Checking if an integral converges (or diverges) using dimensional analysis

Question

Cross posted at Math.SE

I have been watching some online lectures, and the lecturer uses dimensional analysis to make claims such as the following:

Consider the integral \begin{equation} I(\xi, d) = \int_0^\xi \frac{\mathrm{d}^\mathrm{d}q}{(2\pi)^d} \frac{1}{q^2(q^2+1)}\quad\text{where}\quad q=|\boldsymbol{q}|. \end{equation}

It is claimed that

1. The "measure of the integral" is $\xi^{d-4}$, hence $I$ is a constant for $2<d<4$ in the limit $\xi\to\infty$
2. Using the above, $I$ diverges with $\xi$ for $d>4$
3. When $d=4$ (then"marginal case"), $I\sim\log(\xi)$

I recognise that these claims are imprecise: but that's exactly my question!

1. How is such dimensional analysis used to determine the convergence or lack thereof of integrals in arbitrary dimension $d$?

2. What does the "measure of the integral" mean?

3. Furthermore, how do we know that there is no divergence due to the singularity at the origin?

EDIT

I'm accepting Qmechanic ♦'s answer below.

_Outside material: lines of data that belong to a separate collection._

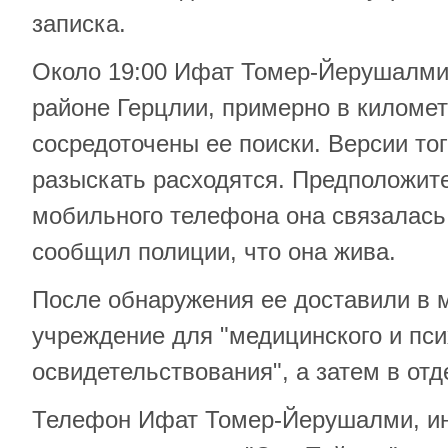
записка.
Около 19:00 Ифат Томер-Йерушалми
районе Герцлии, примерно в километ
сосредоточены ее поиски. Версии тог
разыскать расходятся. Предположите
мобильного телефона она связалась 
сообщил полиции, что она жива.
После обнаружения ее доставили в 
учреждение для "медицинского и пси
освидетельствования", а затем в от
Телефон Ифат Томер-Йерушалми, и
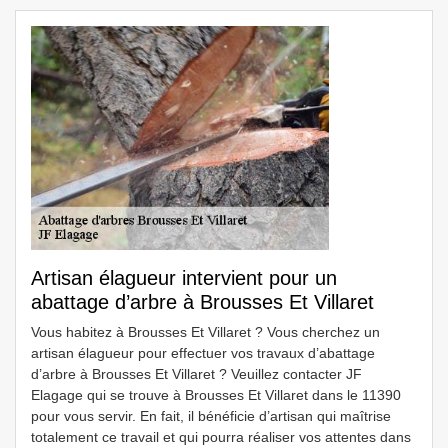
Artisan élagueur intervient pour un
abattage d’arbre à Brousses Et Villaret
Vous habitez à Brousses Et Villaret ? Vous cherchez un
artisan élagueur pour effectuer vos travaux d’abattage
d’arbre à Brousses Et Villaret ? Veuillez contacter JF
Elagage qui se trouve à Brousses Et Villaret dans le 11390
pour vous servir. En fait, il bénéficie d’artisan qui maîtrise
totalement ce travail et qui pourra réaliser vos attentes dans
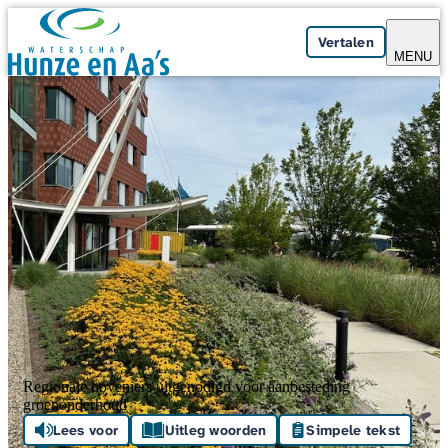
Skip navigation
Vertalen
MENU
Regionale hoveniers uitgenodigd voor aanbesteding
groenonderhoud
Lees voor
Uitleg woorden
Simpele tekst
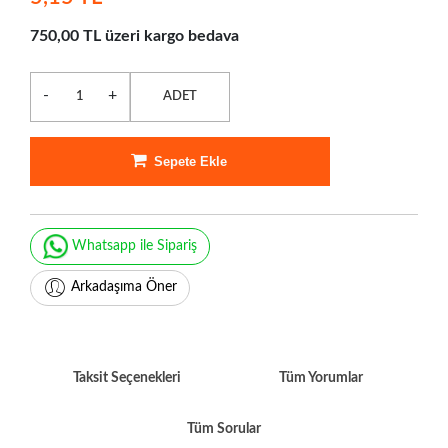
750,00 TL üzeri kargo bedava
-
+
ADET
Sepete Ekle
Whatsapp ile Sipariş
Arkadaşıma Öner
Taksit Seçenekleri
Tüm Yorumlar
Tüm Sorular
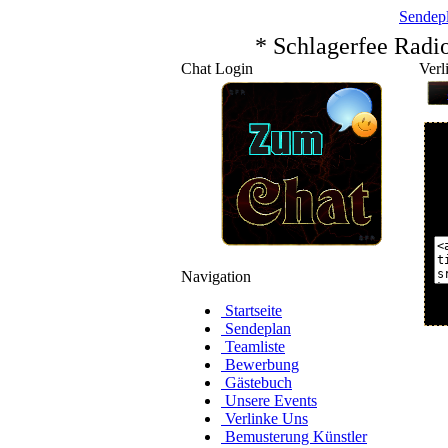
Sendep
* Schlagerfee Radi
Chat Login
Verl
Navigation
Startseite
Sendeplan
Teamliste
Bewerbung
Gästebuch
Unsere Events
Verlinke Uns
Bemusterung Künstler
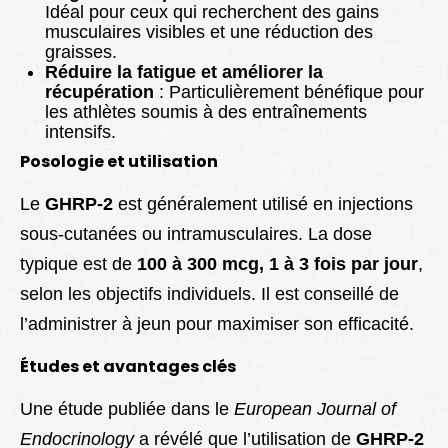
Idéal pour ceux qui recherchent des gains
musculaires visibles et une réduction des
graisses.
Réduire la fatigue et améliorer la
récupération
: Particulièrement bénéfique pour
les athlètes soumis à des entraînements
intensifs.
Posologie et utilisation
Le
GHRP-2
est généralement utilisé en injections
sous-cutanées ou intramusculaires. La dose
typique est de
100 à 300 mcg, 1 à 3 fois par jour
,
selon les objectifs individuels. Il est conseillé de
l’administrer à jeun pour maximiser son efficacité.
Études et avantages clés
Une étude publiée dans le
European Journal of
Endocrinology
a révélé que l’utilisation de
GHRP-2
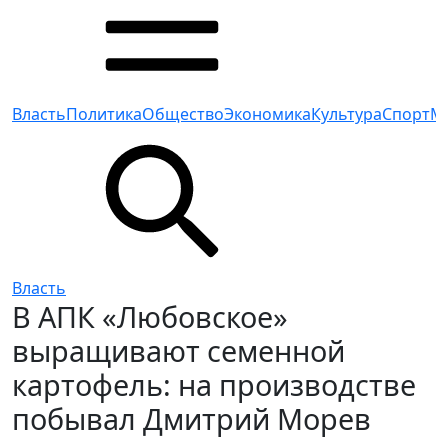
Власть
Политика
Общество
Экономика
Культура
Спорт
М
Власть
В АПК «Любовское»
выращивают семенной
картофель: на производстве
побывал Дмитрий Морев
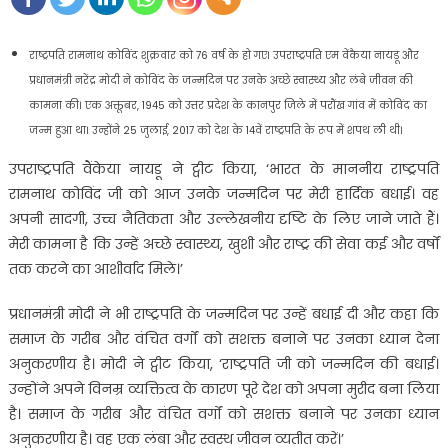
राष्ट्रपति रामनाथ कोविंद शुक्रवार को 76 वर्ष के हो गए। उपराष्ट्रपति एम वेंकैया नायडू और
प्रधानमंत्री नरेंद्र मोदी ने कोविंद के जन्मदिन पर उनके अच्छे स्वास्थ्य और लंबे जीवन की
कामना की। एक अक्तूबर, 1945 को उत्तर प्रदेश के कानपुर जिले में परौंख गांव में कोविंद का
जन्म हुआ था। उन्होंने 25 जुलाई, 2017 को देश के 14वें राष्ट्रपति के रूप में शपथ ली थी।
उपराष्ट्रपति वैंकेया नायडू ने ट्वीट किया, ‘भारत के माननीय राष्ट्रपति
रामनाथ कोविंद जी को आज उनके जन्मदिन पर मेरी हार्दिक बधाई। वह
अपनी सादगी, उच्च नैतिकता और उल्लेखनीय दृष्टि के लिए जाने जाते हैं।
मेरी कामना है कि उन्हें अच्छे स्वास्थ्य, खुशी और राष्ट्र की सेवा कई और वर्षों
तक करने का आशीर्वाद मिले।’
प्रधानमंत्री मोदी ने भी राष्ट्रपति के जन्मदिन पर उन्हें बधाई दी और कहा कि
समाज के गरीब और वंचित वर्गों को सशक्त बनाने पर उनका ध्यान देना
अनुकरणीय है। मोदी ने ट्वीट किया, ‘राष्ट्रपति जी को जन्मदिन की बधाई।
उन्होंने अपने विनम्र व्यक्तित्व के कारण पूरे देश को अपना मुरीद बना लिया
है। समाज के गरीब और वंचित वर्गों को सशक्त बनाने पर उनका ध्यान
अनुकरणीय है। वह एक लंबा और स्वस्थ जीवन व्यतीत करें।’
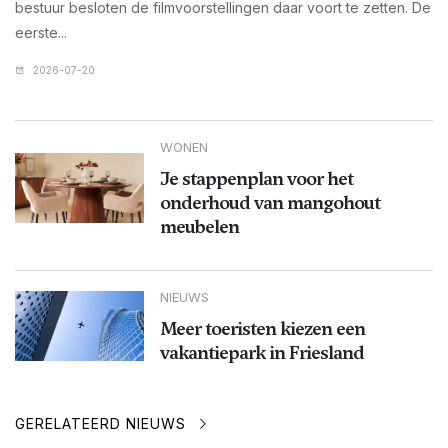
bestuur besloten de filmvoorstellingen daar voort te zetten. De
eerste...
2026-07-20
WONEN
Je stappenplan voor het
onderhoud van mangohout
meubelen
NIEUWS
Meer toeristen kiezen een
vakantiepark in Friesland
GERELATEERD NIEUWS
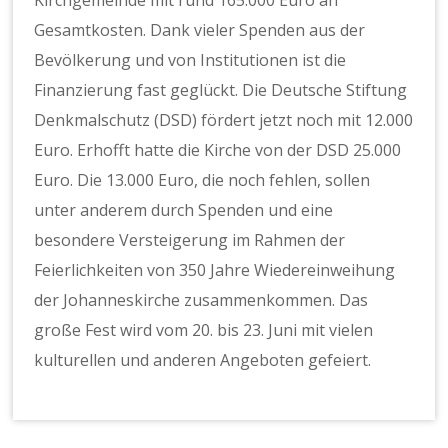
Kirchgemeinde mit rund 165.000 Euro an
Gesamtkosten. Dank vieler Spenden aus der
Bevölkerung und von Institutionen ist die
Finanzierung fast geglückt. Die Deutsche Stiftung
Denkmalschutz (DSD) fördert jetzt noch mit 12.000
Euro. Erhofft hatte die Kirche von der DSD 25.000
Euro. Die 13.000 Euro, die noch fehlen, sollen
unter anderem durch Spenden und eine
besondere Versteigerung im Rahmen der
Feierlichkeiten von 350 Jahre Wiedereinweihung
der Johanneskirche zusammenkommen. Das
große Fest wird vom 20. bis 23. Juni mit vielen
kulturellen und anderen Angeboten gefeiert.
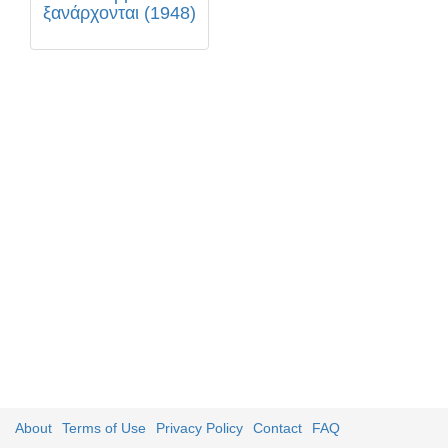
ξανάρχονται (1948)
About
Terms of Use
Privacy Policy
Contact
FAQ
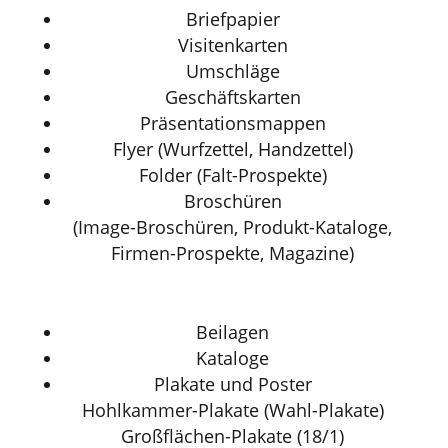
Briefpapier
Visitenkarten
Umschläge
Geschäftskarten
Präsentationsmappen
Flyer (Wurfzettel, Handzettel)
Folder (Falt-Prospekte)
Broschüren
(Image-Broschüren, Produkt-Kataloge,
Firmen-Prospekte, Magazine)
Beilagen
Kataloge
Plakate und Poster
Hohlkammer-Plakate (Wahl-Plakate)
Großflächen-Plakate (18/1)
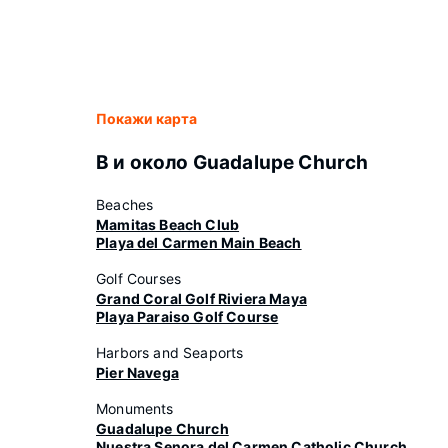
Покажи карта
В и около Guadalupe Church
Beaches
Mamitas Beach Club
Playa del Carmen Main Beach
Golf Courses
Grand Coral Golf Riviera Maya
Playa Paraiso Golf Course
Harbors and Seaports
Pier Navega
Monuments
Guadalupe Church
Nuestra Senora del Carmen Catholic Church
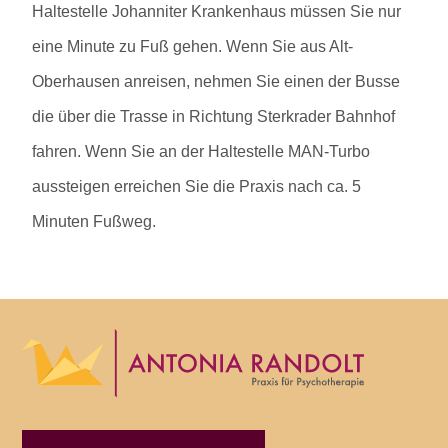
Haltestelle Johanniter Krankenhaus müssen Sie nur
eine Minute zu Fuß gehen. Wenn Sie aus Alt-
Oberhausen anreisen, nehmen Sie einen der Busse
die über die Trasse in Richtung Sterkrader Bahnhof
fahren. Wenn Sie an der Haltestelle MAN-Turbo
aussteigen erreichen Sie die Praxis nach ca. 5
Minuten Fußweg.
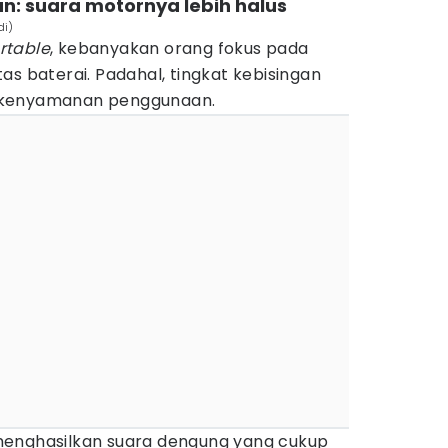
an: suara motornya lebih halus
di)
rtable
, kebanyakan orang fokus pada
as baterai. Padahal, tingkat kebisingan
 kenyamanan penggunaan.
menghasilkan suara dengung yang cukup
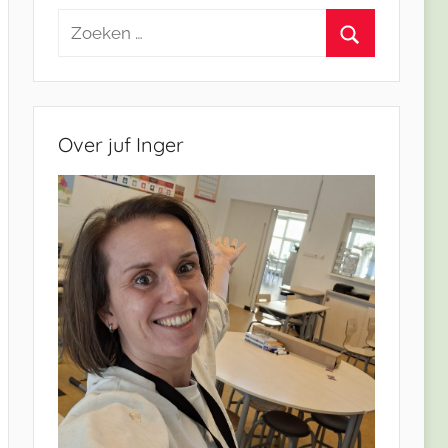
Zoeken
naar:
Zoeken
Over juf Inger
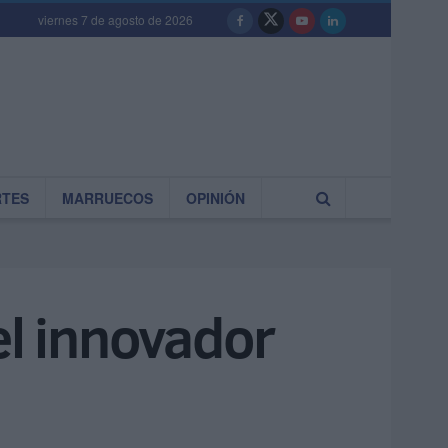
viernes 7 de agosto de 2026
RTES
MARRUECOS
OPINIÓN
el innovador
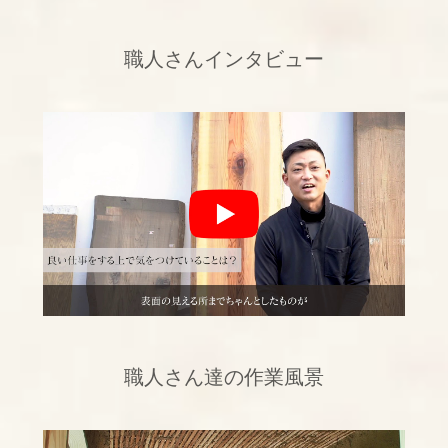
職人さんインタビュー
職人さん達の作業風景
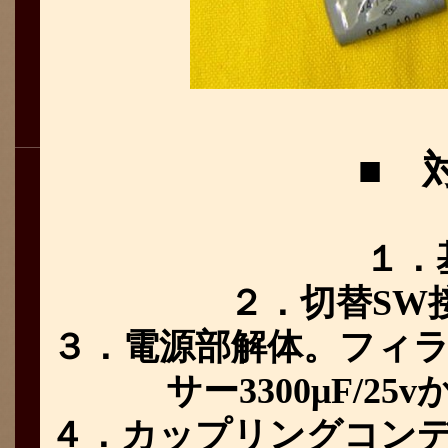
■ 
１．
２．切替SW
３．電源部解体。フィ
サー3300μF/25v
４．カップリングコン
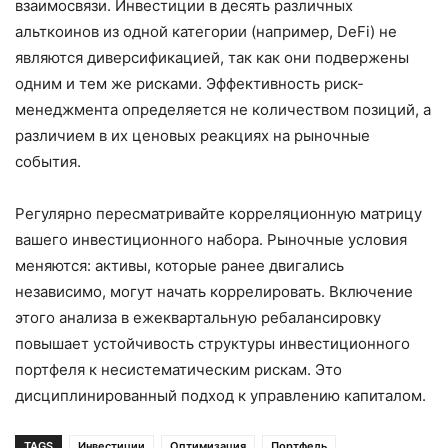
взаимосвязи. Инвестиции в десять различных
альткоинов из одной категории (например, DeFi) не
являются диверсификацией, так как они подвержены
одним и тем же рисками. Эффективность риск-
менеджмента определяется не количеством позиций, а
различием в их ценовых реакциях на рыночные
события.
Регулярно пересматривайте корреляционную матрицу
вашего инвестиционного набора. Рыночные условия
меняются: активы, которые ранее двигались
независимо, могут начать коррелировать. Включение
этого анализа в ежеквартальную ребалансировку
повышает устойчивость структуры инвестиционного
портфеля к несистематическим рискам. Это
дисциплинированный подход к управлению капиталом.
TAGS
Инвестиции
Оптимизация
Портфель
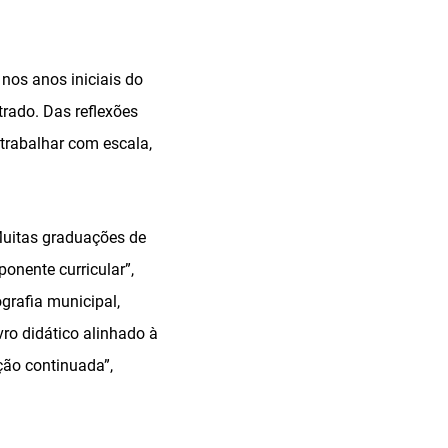
 nos anos iniciais do
rado. Das reflexões
 trabalhar com escala,
Muitas graduações de
nente curricular”,
grafia municipal,
vro didático alinhado à
ção continuada”,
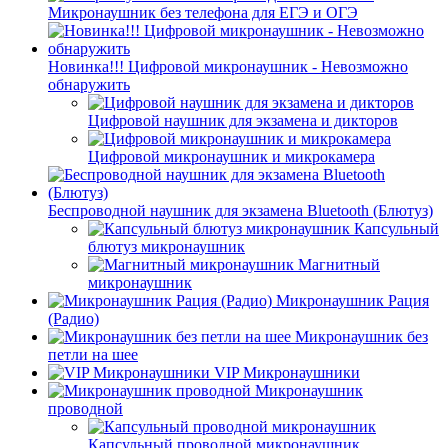
Микронаушник без телефона для ЕГЭ и ОГЭ
Новинка!!! Цифровой микронаушник - Невозможно
обнаружить
Цифровой наушник для экзамена и дикторов
Цифровой микронаушник и микрокамера
Беспроводной наушник для экзамена Bluetooth (Блютуз)
Капсульный
блютуз микронаушник
Магнитный
микронаушник
Микронаушник Рация
(Радио)
Микронаушник без
петли на шее
VIP Микронаушники
Микронаушник
проводной
Капсульный проводной микронаушник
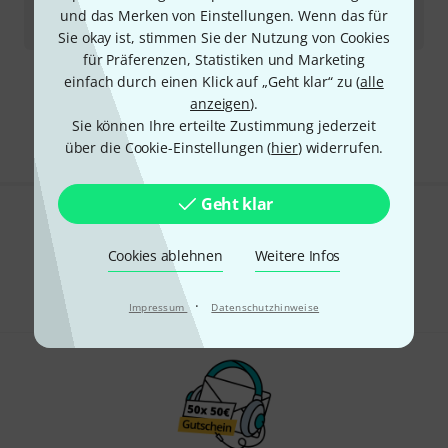
Kurzfristig lieferbar (2–5 Tage)
und das Merken von Einstellungen. Wenn das für
55
€
Sie okay ist, stimmen Sie der Nutzung von Cookies
für Präferenzen, Statistiken und Marketing
einfach durch einen Klick auf „Geht klar“ zu (
alle
Kostenloser Versand ab 29 €
anzeigen
).
Alle Preise inkl. MwSt.
Sie können Ihre erteilte Zustimmung jederzeit
über die Cookie-Einstellungen (
hier
) widerrufen.
Geht klar
Gefällt Ihnen, was Sie sehen?
Cookies ablehnen
Weitere Infos
Teilen
Hilfe & Feedback
·
Impressum
Datenschutzhinweise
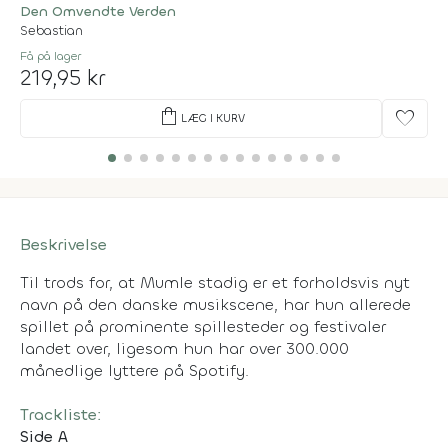
Den Omvendte Verden
Sebastian
Få på lager
219,95 kr
shopping_bag
favorite
LÆG I KURV
Beskrivelse
Til trods for, at Mumle stadig er et forholdsvis nyt
navn på den danske musikscene, har hun allerede
spillet på prominente spillesteder og festivaler
landet over, ligesom hun har over 300.000
månedlige lyttere på Spotify.
Trackliste:
Side A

For a purely mathematical answer (which I found very clear), see the linked Math.SE cross post.

Answer 1

Here we try to give a conceptional (rather than a computational) answer to OP's 3 questions:

1. The relevant notion is the superficial degree of (UV) divergence $D$, see e.g. my related Phys.SE answer here.

2. The measure of the integral usually refers to $\mathrm{d}^\mathrm{d}q$. It seems the lecturer instead means that the measure of the integral is $\xi^D$, which is nonstandard terminology.

3. Infrared (IR) singularities from massless fields are often regularized by giving them a small mass. (Also we assume that the integral has been Wick-rotated to Euclidean signature.) In OP's integral the possible IR singularity is the reason for the mentioned lower bound $d>2$.